> [Рабочее задание A] Перепечатайте полностью и без изменений фрагмент воспоминаний об отце Сергии.

> [Фрагмент текста]
============

Сергей Николаевич руководил моим чтением. Однажды дал мне читать «Герой нашего времени». В томе М. Ю. Лермонтова была и поэма «Демон». Мне очень нравились иллюстрации к ней М. А. Врубеля. Я стал перерисовывать их, в частности, изображение демона. Когда это увидела Ирина Алексеевна и сообщила о. Сергию, он строго запретил мне рисовать демона и взял от меня книгу. Я единственный раз получил от него такой строгий запрет. Очевидно, он не хотел, чтобы в душу мою через рисование входил темный дух, так сильно переданный художником. Здесь о. Сергий проявил ко мне любовь, как священник, стараясь в чистоте сохранить мальчишескую душу. Этот урок на всю жизнь сформировал мое отношение к творчеству М. А. Врубеля. Нельзя сказать, чтобы под этим запретом глубокоуважаемого учителя я послушно, по-солдатски, отвернулся от творчества М. А. Врубеля. Но попытки войти в его мир в громадном зале с его картинами в Третьяковской галерее были бесплодны. Я старался понять его, зная, как любил его мой прадед С. И. Мамонтов, с которым меня связывает многое. Старался увидеть прадеда на портрете работы М. А. Врубеля, но мне это не удалось. Этот случай с чуждым Православия М. А. Врубелем, пожалуй, самый яркий показатель того, что о. Сергий, как воспитатель, заложил зерно, которое взошло и дало плоды через десятилетия после его смерти. Из пионера и комсомольца, кем я был в годы общения с о. Сергием, я превратился в члена Церкви, неоднократно отказывался от предложений вступить в партию, к инженерному образованию в 1991–1993 годах я прибавил второе, богословское образование, наконец, стал монахом и доцентом семинарии и в 2021 году кандидатом богословия. Тем я соединился с о. Сергием в главном для него и для меня — в вере в Бога, которая для меня, как и для о. Сергия, неразрывно связана с любовью к Отечеству.

============

> [Записи набора данных]
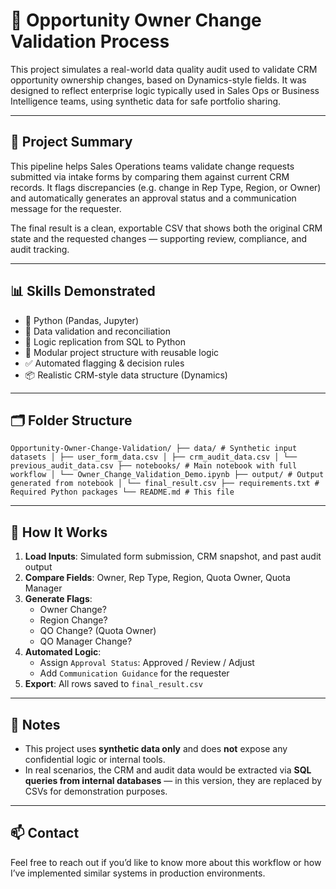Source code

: # 🧠 Opportunity Owner Change Validation Process

This project simulates a real-world data quality audit used to validate CRM opportunity ownership changes, based on Dynamics-style fields. It was designed to reflect enterprise logic typically used in Sales Ops or Business Intelligence teams, using synthetic data for safe portfolio sharing.

---

## 🚀 Project Summary

This pipeline helps Sales Operations teams validate change requests submitted via intake forms by comparing them against current CRM records. It flags discrepancies (e.g. change in Rep Type, Region, or Owner) and automatically generates an approval status and a communication message for the requester.

The final result is a clean, exportable CSV that shows both the original CRM state and the requested changes — supporting review, compliance, and audit tracking.

---

## 📊 Skills Demonstrated

- 🐍 Python (Pandas, Jupyter)
- 🧪 Data validation and reconciliation
- 🔄 Logic replication from SQL to Python
- 📁 Modular project structure with reusable logic
- ✅ Automated flagging & decision rules
- 📦 Realistic CRM-style data structure (Dynamics)

---

## 🗂 Folder Structure

``Opportunity-Owner-Change-Validation/
├── data/ # Synthetic input datasets
│ ├── user_form_data.csv
│ ├── crm_audit_data.csv
│ └── previous_audit_data.csv
├── notebooks/ # Main notebook with full workflow
│ └── Owner_Change_Validation_Demo.ipynb
├── output/ # Output generated from notebook
│ └── final_result.csv
├── requirements.txt # Required Python packages
└── README.md # This file``

---

## 🧪 How It Works

1. **Load Inputs**: Simulated form submission, CRM snapshot, and past audit output
2. **Compare Fields**: Owner, Rep Type, Region, Quota Owner, Quota Manager
3. **Generate Flags**:
   - Owner Change?
   - Region Change?
   - QO Change? (Quota Owner)
   - QO Manager Change?
4. **Automated Logic**:
   - Assign `Approval Status`: Approved / Review / Adjust
   - Add `Communication Guidance` for the requester
5. **Export**: All rows saved to `final_result.csv`

---

## 📎 Notes

- This project uses **synthetic data only** and does **not** expose any confidential logic or internal tools.
- In real scenarios, the CRM and audit data would be extracted via **SQL queries from internal databases** — in this version, they are replaced by CSVs for demonstration purposes.

---

## 📫 Contact

Feel free to reach out if you’d like to know more about this workflow or how I’ve implemented similar systems in production environments.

============

> [Рабочее задание B] Преобразуйте в таблицу Markdown с колонками «№» и «Строка» часть записей, которая открывается строкой, содержащей «- This project», и продолжается до самого конца записей, включая обе границы. Пустые строки в таблицу не включайте.

> [Решение упражнения A]
Сергей Николаевич руководил моим чтением. Однажды дал мне читать «Герой нашего времени». В томе М. Ю. Лермонтова была и поэма «Демон». Мне очень нравились иллюстрации к ней М. А. Врубеля. Я стал перерисовывать их, в частности, изображение демона. Когда это увидела Ирина Алексеевна и сообщила о. Сергию, он строго запретил мне рисовать демона и взял от меня книгу. Я единственный раз получил от него такой строгий запрет. Очевидно, он не хотел, чтобы в душу мою через рисование входил темный дух, так сильно переданный художником. Здесь о. Сергий проявил ко мне любовь, как священник, стараясь в чистоте сохранить мальчишескую душу. Этот урок на всю жизнь сформировал мое отношение к творчеству М. А. Врубеля. Нельзя сказать, чтобы под этим запретом глубокоуважаемого учителя я послушно, по-солдатски, отвернулся от творчества М. А. Врубеля. Но попытки войти в его мир в громадном зале с его картинами в Третьяковской галерее были бесплодны. Я старался понять его, зная, как любил его мой прадед С. И. Мамонтов, с которым меня связывает многое. Старался увидеть прадеда на портрете работы М. А. Врубеля, но мне это не удалось. Этот случай с чуждым Православия М. А. Врубелем, пожалуй, самый яркий показатель того, что о. Сергий, как воспитатель, заложил зерно, которое взошло и дало плоды через десятилетия после его смерти. Из пионера и комсомольца, кем я был в годы общения с о. Сергием, я превратился в члена Церкви, неоднократно отказывался от предложений вступить в партию, к инженерному образованию в 1991–1993 годах я прибавил второе, богословское образование, наконец, стал монахом и доцентом семинарии и в 2021 году кандидатом богословия. Тем я соединился с о. Сергием в главном для него и для меня — в вере в Бога, которая для меня, как и для о. Сергия, неразрывно связана с любовью к Отечеству.

> [Решение упражнения B]
| № | Строка |
|---|---|
| 1 | - This project uses **synthetic data only** and does **not** expose any confidential logic or internal tools. |
| 2 | - In real scenarios, the CRM and audit data would be extracted via **SQL queries from internal databases** — in this version, they are replaced by CSVs for demonstration purposes. |
| 3 | --- |
| 4 | ## 📫 Contact |
| 5 | Feel free to reach out if you’d like to know more about this workflow or how I’ve implemented similar systems in production environments. |